Vaccine passports pave the road to post-pandemic recovery
Digital vaccine certificates, also known as vaccine passports, are emerging as a solution with the potential to support business and society to continue to reopen across the country… and across the world, while minimising the risk of a new wave of infection. They present an opportunity to facilitate the return of individuals vaccinated against COVID-19 to restricted spaces such as work locations and open borders for international travel.
In mid-January this year, a coalition of large technology and health companies launched the Vaccine Credential Initiative to create a system for storing and retrieving digital records of vaccinations. In the same time frame, the World Health Organisation (WHO) launched a digital health working group to develop a framework and standards for a smart digital vaccine certificate for yellow fever and COVID-19, paving the way to add other vaccines later.
High-profile efforts like these increase the potential that vaccine passports will become a reality, even as important questions remain, including the technology that will be used, the source and verification of data, and definitions of immunity among them.
Uncertainties of vaccine passports
There are a number of obstacles standing in the way of wide-scale adoption of vaccine passports. Private and public sector organisations must understand the pitfalls, as well as the promise, so they can plan policies if they become a reality.
Key questions that stakeholders, including policymakers, are looking to answer include:
• Standardisation – Who will set the standards? Will there be multiple standards worldwide? How is immunity defined?
• Use – How will the certificates be used? For travel? Work? Entertainment? Will the uses pass legal scrutiny?
• Acceptance – Who will accept certificates? If there are multiple certificates, will some be accepted more widely than others?
• Buy-in – Will people use the certificates? Will certificates have the support of governments?
• Equity – Can people access and manage their digital information? Will certificates create social stigmas or exacerbate the digital divide?
• Governance – Who will oversee the systems and data? How will privacy be protected? How will forgery be identified and combatted?
• Usefulness – Will certificates go out-of-date if vaccines don’t provide long-term immunity? Will certificates need immunity information for multiple strains? Will different groups exhibit different levels of vaccine effectiveness?
• Verification – How will people with immunity be verified? Who will have access to immunisation records? How will that data be confirmed as accurate?

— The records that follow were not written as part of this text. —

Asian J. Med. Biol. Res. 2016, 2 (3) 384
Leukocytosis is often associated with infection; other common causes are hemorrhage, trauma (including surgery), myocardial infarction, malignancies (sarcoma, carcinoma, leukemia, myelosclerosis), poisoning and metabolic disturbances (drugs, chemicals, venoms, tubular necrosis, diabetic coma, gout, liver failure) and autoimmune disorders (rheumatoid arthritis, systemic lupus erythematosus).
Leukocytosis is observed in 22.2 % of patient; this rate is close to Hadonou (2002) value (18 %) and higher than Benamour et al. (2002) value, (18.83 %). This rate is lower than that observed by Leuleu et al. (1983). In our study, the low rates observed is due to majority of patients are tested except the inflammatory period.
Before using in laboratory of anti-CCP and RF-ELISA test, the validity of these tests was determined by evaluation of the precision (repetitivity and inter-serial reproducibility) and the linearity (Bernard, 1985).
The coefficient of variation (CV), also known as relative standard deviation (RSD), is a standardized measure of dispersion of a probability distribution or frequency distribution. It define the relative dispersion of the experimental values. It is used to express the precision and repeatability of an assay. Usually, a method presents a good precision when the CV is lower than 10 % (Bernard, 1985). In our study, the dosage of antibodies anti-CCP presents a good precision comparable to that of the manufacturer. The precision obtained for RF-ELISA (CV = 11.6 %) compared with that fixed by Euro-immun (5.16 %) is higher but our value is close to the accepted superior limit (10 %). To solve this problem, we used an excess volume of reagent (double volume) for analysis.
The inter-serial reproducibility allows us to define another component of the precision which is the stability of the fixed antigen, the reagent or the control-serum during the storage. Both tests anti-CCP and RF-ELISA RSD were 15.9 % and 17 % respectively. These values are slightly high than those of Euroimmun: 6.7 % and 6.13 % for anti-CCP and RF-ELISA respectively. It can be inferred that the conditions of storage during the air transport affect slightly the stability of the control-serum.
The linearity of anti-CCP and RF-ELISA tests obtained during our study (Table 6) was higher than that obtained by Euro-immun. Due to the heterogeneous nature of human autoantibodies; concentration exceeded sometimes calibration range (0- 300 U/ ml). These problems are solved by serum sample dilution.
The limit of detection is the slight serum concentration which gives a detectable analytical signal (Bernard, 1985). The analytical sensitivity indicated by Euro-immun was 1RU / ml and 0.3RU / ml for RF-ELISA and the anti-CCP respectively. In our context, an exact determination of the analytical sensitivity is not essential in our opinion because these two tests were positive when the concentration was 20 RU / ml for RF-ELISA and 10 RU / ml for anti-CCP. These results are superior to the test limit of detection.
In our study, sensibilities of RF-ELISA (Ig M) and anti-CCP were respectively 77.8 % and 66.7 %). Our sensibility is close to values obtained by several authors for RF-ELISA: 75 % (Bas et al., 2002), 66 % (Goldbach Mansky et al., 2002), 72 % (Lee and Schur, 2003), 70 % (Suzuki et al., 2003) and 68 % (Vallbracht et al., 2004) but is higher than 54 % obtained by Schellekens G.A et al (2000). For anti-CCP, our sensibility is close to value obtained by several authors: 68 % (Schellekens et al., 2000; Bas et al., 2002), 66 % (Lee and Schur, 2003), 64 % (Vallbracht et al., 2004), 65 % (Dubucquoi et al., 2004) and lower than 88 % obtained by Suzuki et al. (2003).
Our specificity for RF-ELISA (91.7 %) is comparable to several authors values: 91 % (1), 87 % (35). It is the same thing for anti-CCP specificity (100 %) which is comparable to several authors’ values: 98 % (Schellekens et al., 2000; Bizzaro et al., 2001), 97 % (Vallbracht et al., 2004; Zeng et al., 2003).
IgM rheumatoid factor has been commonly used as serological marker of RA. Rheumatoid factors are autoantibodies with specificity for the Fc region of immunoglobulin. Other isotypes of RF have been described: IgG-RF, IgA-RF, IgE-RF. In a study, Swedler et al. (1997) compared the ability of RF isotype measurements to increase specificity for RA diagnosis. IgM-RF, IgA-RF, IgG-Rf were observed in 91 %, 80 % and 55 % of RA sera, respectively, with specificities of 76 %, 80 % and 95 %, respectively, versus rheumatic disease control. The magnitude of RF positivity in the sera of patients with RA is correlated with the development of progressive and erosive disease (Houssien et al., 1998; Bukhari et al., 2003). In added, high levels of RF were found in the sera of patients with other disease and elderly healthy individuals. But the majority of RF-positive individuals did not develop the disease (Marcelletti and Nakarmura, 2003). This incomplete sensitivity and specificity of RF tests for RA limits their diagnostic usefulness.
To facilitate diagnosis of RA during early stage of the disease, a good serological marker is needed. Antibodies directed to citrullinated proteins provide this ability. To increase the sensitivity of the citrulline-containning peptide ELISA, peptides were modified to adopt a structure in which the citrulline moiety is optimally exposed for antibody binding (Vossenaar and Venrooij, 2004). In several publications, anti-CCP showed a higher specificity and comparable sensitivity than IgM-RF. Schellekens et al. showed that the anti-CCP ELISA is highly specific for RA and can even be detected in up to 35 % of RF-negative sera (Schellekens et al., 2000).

• Infrastructure – Can existing systems handle the data and security needs of digital certificates? Can these systems be integrated and offer interoperability?
• Unintended consequences – Will digital certificates create greater distrust of vaccines? Will it create extra steps for vaccination? Will people be incentivised to get infected to get a certificate?
What society needs to achieve wide-scale use
For a digital vaccine passport solution to work, it must achieve wide scale end-user adoption. Given the above challenges, organisations considering using vaccine passports must buy in to governance frameworks that allow for the acquisition, equity, verification and sharing of immunisation data.
At a high-level, a digital vaccine passport must enable consent-based COVID-19 vaccination records to be accessed in a secure, verifiable and privacy preserving way. It must work across organisational and jurisdictional boundaries. It must also be built on international standards and in a secure, decentralised infrastructure. Data standardisation, in terms of what data is acquired, how it’s formatted and exchanged, is critical.
While many questions remain about vaccine passports, the outlook appears promising. Data-driven applications have already provided significant aid in addressing the pressing, global scenarios spurred by the pandemic. Investigating this technology in the near-term will inform the plans and strategies of public and private sector organisations – positioning them to stand prepared to leverage this solution in returning to normal.